Bugünlerde koalisyon konusu çokça gündeme geliyor. Şimdiye kadar 
yasal yollardan bu hükümeti alt edemeyenler, hükümete karşı her 
türlü mücadeleyi yapmalarına rağmen başarılı olamayanlar, şimdi de 
son çare olarak bütün partilerin iktidara karşı  bir koalisyon 
kuracakları fikrini  işliyorlar; seçim hedefleri bu noktaya kilitlenmiş 
durumda… 
Ben, bir kentte iktidar partisinden olan Bakan ve Milletvekillerinin 
neler yapabileceklerini bizzat gördüm, çoğu çalışmalara tanıklık ettim. 
Bilinen, bilinmeyen yüzlerce örnekten yalnızca ikisini vereceğim:
*İş Kur’un Mersin geçici işçiler için ayırdığı kontenjan 500 kişi idi. 
Mersin İktidar Milletvekilleri bunu 3500 kişiye çıkarttılar.
*Yılsonunda bütçesi tükenen ve birçok kırsal hizmeti yarım kalan İl 
Özel İdaresi’ne her yıl 5 – 7 milyon lira ek ödenek çıkartan yine 
Mersin Milletvekilleri idi.
Maalesef, muhalefet milletvekillerinin Mersin yararına isteseler de 
tek faydalı bir iş yapamayacakları bir gerçektir.

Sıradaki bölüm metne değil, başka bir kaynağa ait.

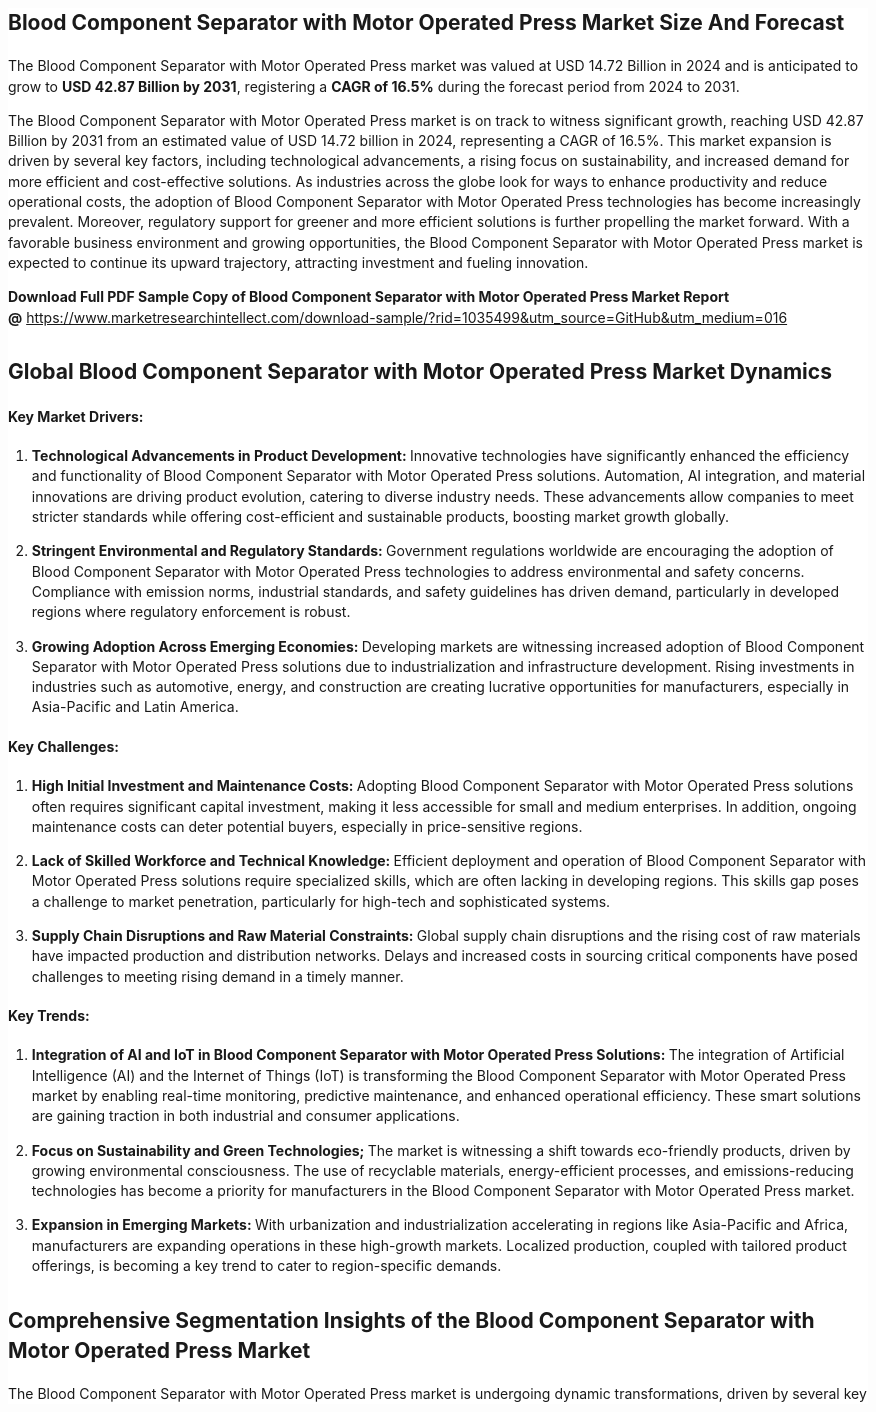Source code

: <h2>Blood Component Separator with Motor Operated Press Market Size And Forecast</h2><p>The Blood Component Separator with Motor Operated Press market was valued at USD 14.72 Billion in 2024 and is anticipated to grow to <strong>USD 42.87 Billion by 2031</strong>, registering a <strong>CAGR of 16.5%</strong> during the forecast period from 2024 to 2031.</p><p>The Blood Component Separator with Motor Operated Press market is on track to witness significant growth, reaching USD 42.87 Billion by 2031 from an estimated value of USD 14.72 billion in 2024, representing a CAGR of 16.5%. This market expansion is driven by several key factors, including technological advancements, a rising focus on sustainability, and increased demand for more efficient and cost-effective solutions. As industries across the globe look for ways to enhance productivity and reduce operational costs, the adoption of Blood Component Separator with Motor Operated Press technologies has become increasingly prevalent. Moreover, regulatory support for greener and more efficient solutions is further propelling the market forward. With a favorable business environment and growing opportunities, the Blood Component Separator with Motor Operated Press market is expected to continue its upward trajectory, attracting investment and fueling innovation.</p><p><strong>Download Full PDF Sample Copy of Blood Component Separator with Motor Operated Press Market Report @</strong>&nbsp;<a href="https://www.marketresearchintellect.com/download-sample/?rid=1035499&amp;utm_source=GitHub&amp;utm_medium=016">https://www.marketresearchintellect.com/download-sample/?rid=1035499&amp;utm_source=GitHub&amp;utm_medium=016</a></p><h2>Global Blood Component Separator with Motor Operated Press Market Dynamics</h2><h4><strong>Key Market Drivers:</strong></h4><ol><li><p><strong>Technological Advancements in Product Development:&nbsp;</strong>Innovative technologies have significantly enhanced the efficiency and functionality of Blood Component Separator with Motor Operated Press solutions. Automation, AI integration, and material innovations are driving product evolution, catering to diverse industry needs. These advancements allow companies to meet stricter standards while offering cost-efficient and sustainable products, boosting market growth globally.</p></li><li><p><strong>Stringent Environmental and Regulatory Standards:&nbsp;</strong>Government regulations worldwide are encouraging the adoption of Blood Component Separator with Motor Operated Press technologies to address environmental and safety concerns. Compliance with emission norms, industrial standards, and safety guidelines has driven demand, particularly in developed regions where regulatory enforcement is robust.</p></li><li><p><strong>Growing Adoption Across Emerging Economies:&nbsp;</strong>Developing markets are witnessing increased adoption of Blood Component Separator with Motor Operated Press solutions due to industrialization and infrastructure development. Rising investments in industries such as automotive, energy, and construction are creating lucrative opportunities for manufacturers, especially in Asia-Pacific and Latin America.</p></li></ol><h4><strong>Key Challenges:</strong></h4><ol><li><p><strong>High Initial Investment and Maintenance Costs:&nbsp;</strong>Adopting Blood Component Separator with Motor Operated Press solutions often requires significant capital investment, making it less accessible for small and medium enterprises. In addition, ongoing maintenance costs can deter potential buyers, especially in price-sensitive regions.</p></li><li><p><strong>Lack of Skilled Workforce and Technical Knowledge:&nbsp;</strong>Efficient deployment and operation of Blood Component Separator with Motor Operated Press solutions require specialized skills, which are often lacking in developing regions. This skills gap poses a challenge to market penetration, particularly for high-tech and sophisticated systems.</p></li><li><p><strong>Supply Chain Disruptions and Raw Material Constraints:&nbsp;</strong>Global supply chain disruptions and the rising cost of raw materials have impacted production and distribution networks. Delays and increased costs in sourcing critical components have posed challenges to meeting rising demand in a timely manner.</p></li></ol><h4><strong>Key Trends:</strong></h4><ol><li><p><strong>Integration of AI and IoT in Blood Component Separator with Motor Operated Press Solutions:&nbsp;</strong>The integration of Artificial Intelligence (AI) and the Internet of Things (IoT) is transforming the Blood Component Separator with Motor Operated Press market by enabling real-time monitoring, predictive maintenance, and enhanced operational efficiency. These smart solutions are gaining traction in both industrial and consumer applications.</p></li><li><p><strong>Focus on Sustainability and Green Technologies;&nbsp;</strong>The market is witnessing a shift towards eco-friendly products, driven by growing environmental consciousness. The use of recyclable materials, energy-efficient processes, and emissions-reducing technologies has become a priority for manufacturers in the Blood Component Separator with Motor Operated Press market.</p></li><li><p><strong>Expansion in Emerging Markets:&nbsp;</strong>With urbanization and industrialization accelerating in regions like Asia-Pacific and Africa, manufacturers are expanding operations in these high-growth markets. Localized production, coupled with tailored product offerings, is becoming a key trend to cater to region-specific demands.</p></li></ol><div class="article-main__content" data-test-id="publishing-text-block"><h2>Comprehensive Segmentation Insights of the Blood Component Separator with Motor Operated Press Market</h2><p>The Blood Component Separator with Motor Operated Press market is undergoing dynamic transformations, driven by several key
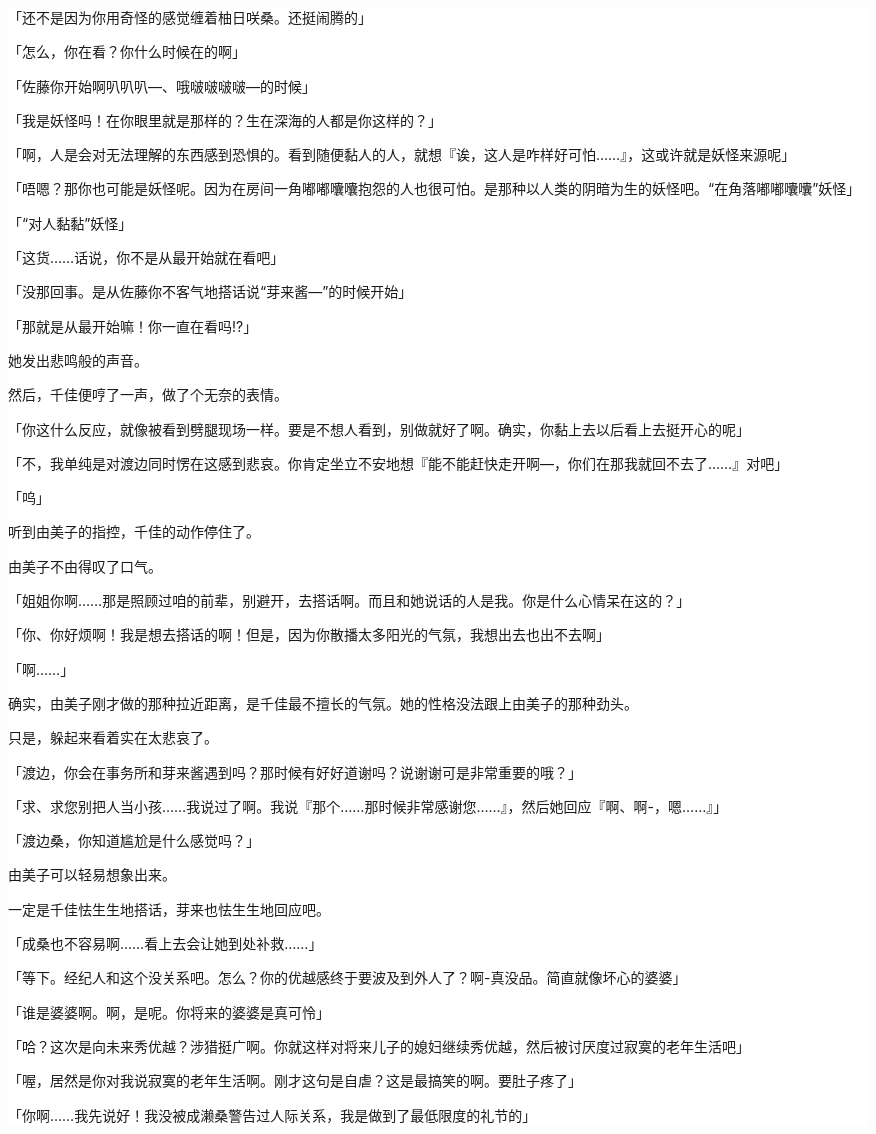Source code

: 「还不是因为你用奇怪的感觉缠着柚日咲桑。还挺闹腾的」

「怎么，你在看？你什么时候在的啊」

「佐藤你开始啊叭叭叭—、哦啵啵啵啵—的时候」

「我是妖怪吗！在你眼里就是那样的？生在深海的人都是你这样的？」

「啊，人是会对无法理解的东西感到恐惧的。看到随便黏人的人，就想『诶，这人是咋样好可怕……』，这或许就是妖怪来源呢」

「唔嗯？那你也可能是妖怪呢。因为在房间一角嘟嘟囔囔抱怨的人也很可怕。是那种以人类的阴暗为生的妖怪吧。“在角落嘟嘟囔囔”妖怪」

「“对人黏黏”妖怪」

「这货……话说，你不是从最开始就在看吧」

「没那回事。是从佐藤你不客气地搭话说“芽来酱—”的时候开始」

「那就是从最开始嘛！你一直在看吗!?」

她发出悲鸣般的声音。

然后，千佳便哼了一声，做了个无奈的表情。

「你这什么反应，就像被看到劈腿现场一样。要是不想人看到，别做就好了啊。确实，你黏上去以后看上去挺开心的呢」

「不，我单纯是对渡边同时愣在这感到悲哀。你肯定坐立不安地想『能不能赶快走开啊—，你们在那我就回不去了……』对吧」

「呜」

听到由美子的指控，千佳的动作停住了。

由美子不由得叹了口气。

「姐姐你啊……那是照顾过咱的前辈，别避开，去搭话啊。而且和她说话的人是我。你是什么心情呆在这的？」

「你、你好烦啊！我是想去搭话的啊！但是，因为你散播太多阳光的气氛，我想出去也出不去啊」

「啊……」

确实，由美子刚才做的那种拉近距离，是千佳最不擅长的气氛。她的性格没法跟上由美子的那种劲头。

只是，躲起来看着实在太悲哀了。

「渡边，你会在事务所和芽来酱遇到吗？那时候有好好道谢吗？说谢谢可是非常重要的哦？」

「求、求您别把人当小孩……我说过了啊。我说『那个……那时候非常感谢您……』，然后她回应『啊、啊-，嗯……』」

「渡边桑，你知道尴尬是什么感觉吗？」

由美子可以轻易想象出来。

一定是千佳怯生生地搭话，芽来也怯生生地回应吧。

「成桑也不容易啊……看上去会让她到处补救……」

「等下。经纪人和这个没关系吧。怎么？你的优越感终于要波及到外人了？啊-真没品。简直就像坏心的婆婆」

「谁是婆婆啊。啊，是呢。你将来的婆婆是真可怜」

「哈？这次是向未来秀优越？涉猎挺广啊。你就这样对将来儿子的媳妇继续秀优越，然后被讨厌度过寂寞的老年生活吧」

「喔，居然是你对我说寂寞的老年生活啊。刚才这句是自虐？这是最搞笑的啊。要肚子疼了」

「你啊……我先说好！我没被成濑桑警告过人际关系，我是做到了最低限度的礼节的」
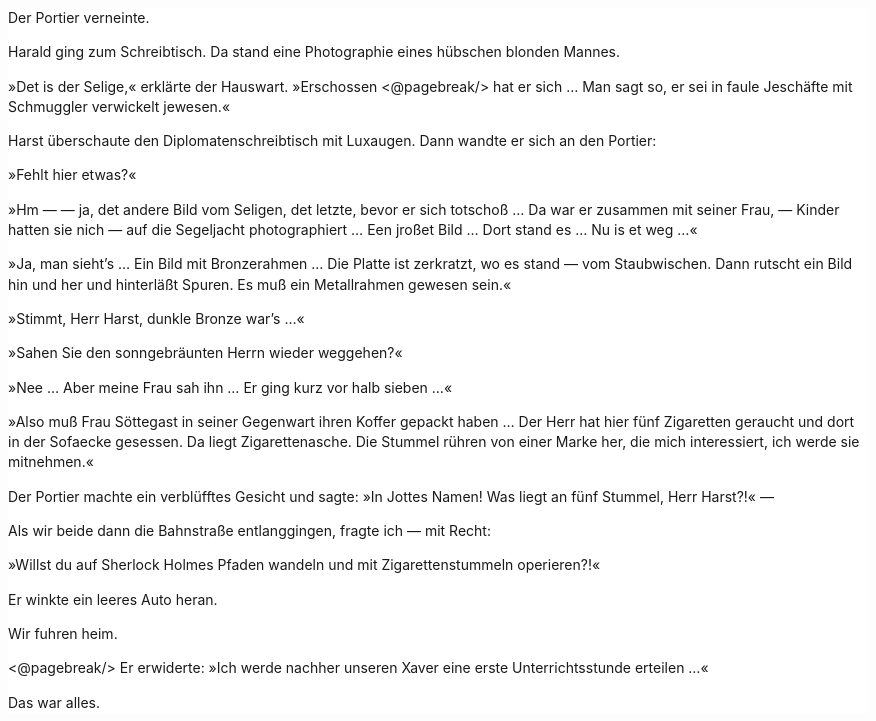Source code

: Der Portier verneinte.

Harald ging zum Schreibtisch. Da stand eine Photographie
eines hübschen blonden Mannes.

»Det is der Selige,« erklärte der Hauswart. »Erschossen
<@pagebreak/>
hat er sich … Man sagt so, er sei in faule Jeschäfte
mit Schmuggler verwickelt jewesen.«

Harst überschaute den Diplomatenschreibtisch mit Luxaugen.
Dann wandte er sich an den Portier:

»Fehlt hier etwas?«

»Hm — — ja, det andere Bild vom Seligen, det letzte,
bevor er sich totschoß … Da war er zusammen mit seiner
Frau, — Kinder hatten sie nich — auf die Segeljacht
photographiert … Een jroßet Bild … Dort stand es …
Nu is et weg …«

»Ja, man sieht’s … Ein Bild mit Bronzerahmen …
Die Platte ist zerkratzt, wo es stand — vom Staubwischen.
Dann rutscht ein Bild hin und her und hinterläßt Spuren.
Es muß ein Metallrahmen gewesen sein.«

»Stimmt, Herr Harst, dunkle Bronze war’s …«

»Sahen Sie den sonngebräunten Herrn wieder weggehen?«

»Nee … Aber meine Frau sah ihn … Er ging kurz vor
halb sieben …«

»Also muß Frau Söttegast in seiner Gegenwart ihren
Koffer gepackt haben … Der Herr hat hier fünf Zigaretten
geraucht und dort in der Sofaecke gesessen. Da liegt Zigarettenasche.
Die Stummel rühren von einer Marke her,
die mich interessiert, ich werde sie mitnehmen.«

Der Portier machte ein verblüfftes Gesicht und sagte:
»In Jottes Namen! Was liegt an fünf Stummel, Herr
Harst?!« —

Als wir beide dann die Bahnstraße entlanggingen, fragte
ich — mit Recht:

»Willst du auf Sherlock Holmes Pfaden wandeln und
mit Zigarettenstummeln operieren?!«

Er winkte ein leeres Auto heran.

Wir fuhren heim.

<@pagebreak/>
Er erwiderte: »Ich werde nachher unseren Xaver eine
erste Unterrichtsstunde erteilen …«

Das war alles.
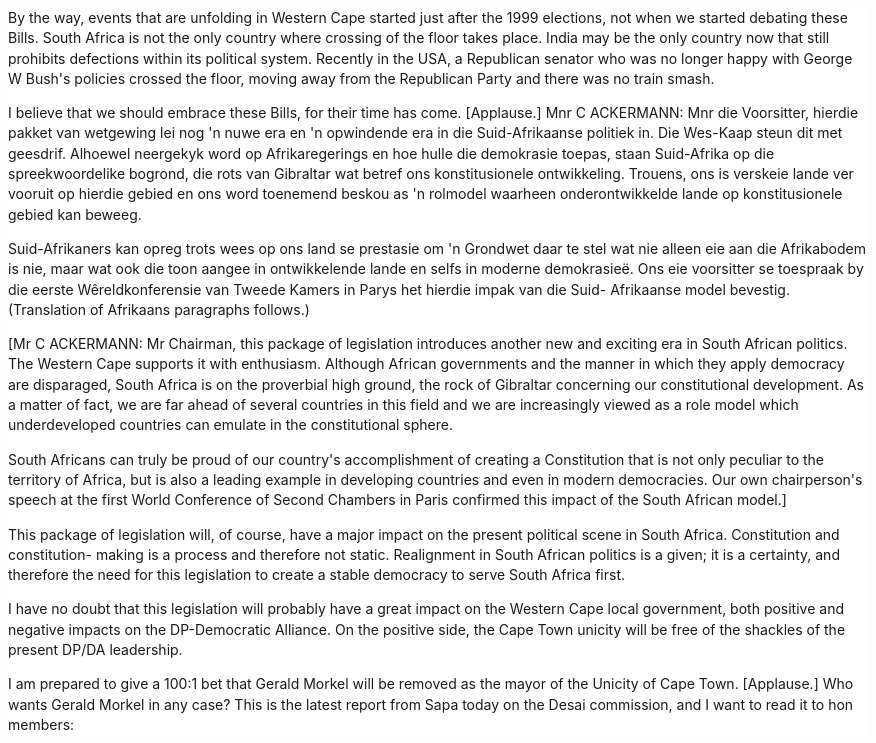 By the way, events that are unfolding in Western  Cape  started  just  after
the 1999 elections, not when we started debating these Bills.  South  Africa
is not the only country where crossing of the floor takes place.  India  may
be  the  only  country  now  that  still  prohibits  defections  within  its
political system. Recently in the USA,  a  Republican  senator  who  was  no
longer happy with George W Bush's policies crossed the  floor,  moving  away
from the Republican Party and there was no train smash.

I believe that we should embrace these  Bills,  for  their  time  has  come.
[Applause.]
Mnr C ACKERMANN: Mnr die Voorsitter, hierdie pakket van  wetgewing  lei  nog
'n nuwe era en 'n opwindende era in die  Suid-Afrikaanse  politiek  in.  Die
Wes-Kaap steun dit met geesdrif. Alhoewel neergekyk word op  Afrikaregerings
en  hoe  hulle   die   demokrasie   toepas,   staan   Suid-Afrika   op   die
spreekwoordelike  bogrond,  die  rots   van   Gibraltar   wat   betref   ons
konstitusionele ontwikkeling. Trouens, ons is verskeie lande ver vooruit  op
hierdie gebied  en  ons  word  toenemend  beskou  as  'n  rolmodel  waarheen
onderontwikkelde lande op konstitusionele gebied kan beweeg.

Suid-Afrikaners kan opreg  trots  wees  op  ons  land  se  prestasie  om  'n
Grondwet daar te stel wat nie alleen eie aan die Afrikabodem  is  nie,  maar
wat ook  die  toon  aangee  in  ontwikkelende  lande  en  selfs  in  moderne
demokrasieë.   Ons   eie   voorsitter   se   toespraak   by    die    eerste
Wêreldkonferensie van Tweede Kamers in Parys het hierdie impak van die Suid-
Afrikaanse model bevestig. (Translation of Afrikaans paragraphs follows.)

[Mr C  ACKERMANN:  Mr  Chairman,  this  package  of  legislation  introduces
another new and exciting era in South African  politics.  The  Western  Cape
supports it with enthusiasm. Although African governments and the manner  in
which  they  apply  democracy  are  disparaged,  South  Africa  is  on   the
proverbial high ground, the rock of Gibraltar concerning our  constitutional
development. As a matter of fact, we are far ahead of several  countries  in
this  field  and  we  are  increasingly  viewed  as  a  role   model   which
underdeveloped countries can emulate in the constitutional sphere.

South Africans can  truly  be  proud  of  our  country's  accomplishment  of
creating a Constitution that is  not  only  peculiar  to  the  territory  of
Africa, but is also a leading example in developing countries  and  even  in
modern  democracies.  Our  own  chairperson's  speech  at  the  first  World
Conference of Second Chambers in Paris confirmed this impact  of  the  South
African model.]

This package of legislation will, of course, have  a  major  impact  on  the
present political scene in  South  Africa.  Constitution  and  constitution-
making is a process and therefore not static. Realignment in  South  African
politics is a given; it is a certainty, and  therefore  the  need  for  this
legislation to create a stable democracy to serve South Africa first.

I have no doubt that this legislation will probably have a great  impact  on
the Western Cape local government, both positive  and  negative  impacts  on
the DP-Democratic Alliance. On the positive  side,  the  Cape  Town  unicity
will be free of the shackles of the present DP/DA leadership.

I am prepared to give a 100:1 bet that Gerald Morkel will be removed as  the
mayor of the Unicity of Cape Town. [Applause.] Who wants  Gerald  Morkel  in
any  case?  This  is  the  latest  report  from  Sapa  today  on  the  Desai
commission, and I want to read it to hon members:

Aynı şekilde bir koalisyon hükümetinde de milletvekillerinin Mersin’e 
hiçbir şey veremeyeceklerini, zayıf hafızamızdan bir geçmiş örnekle 
hatırlayalım;
Mersin’in geçmişte koalisyon hükümetleri zamanında, üç bakana 
birden sahip olduğu bir dönem oldu;  en önemlisi, bu bakanlardan 
birisi “Ulaştırma Bakanı” idi. 
Mersin için bugün en önemli proje Havaalanıdır. Başta turizm olmak 
üzere tüm sektörlerin gelişmesinin temelinde Havaalanı yatar.
Bugün artık bazı ilçelerde dahi Havaalanını varken Mersin’in bir 
Havaalanının olmaması kabul edilmesi güç, üzücü bir durumdur.
İşte, Mersin’in ilk Havaalanı macerası MHP koalisyonunda Enis 
Öksüz’ün Ulaştırma Bakanı olduğu döneme rastlar. O zamanda 
Kumkuyu’ya  charter uçaklar için küçük bir havaalanı projesi yapılmış, 
hatta ödeneği bile çıkarılmıştı. 
Peki ne oldu ?
 O dönemdeki olanları ayrıntıları ile uzun uzun anlatmayacağım; fakat 
sonuçta koalisyon hükümetinde bir başka Mersinli siyasetçinin, kendi 
ilçesine neden yaptıramadığı sorusu ile karşılaşabileceği için, bir 
şekilde bazı kent yöneticileri ile de birlikte hareket ederek Havaalanı 
projesini engellediğini ve bunda da başarılı olduğunu, bu projenin 
iptal edildiğini üzülerek hatırlıyoruz. 
Bir an bu havaalanının gerçekleştiğini düşünün: Erdemli – Silifke arası 
otellerle dolar ve Avrupa’nın en önemli turizm merkezlerinden biri 
olurdu. Bu kayıp, koalisyon belasının Mersin’e ödettiği çok pahalı bir 
fatura olarak hep belleğimize kayıtlıdır.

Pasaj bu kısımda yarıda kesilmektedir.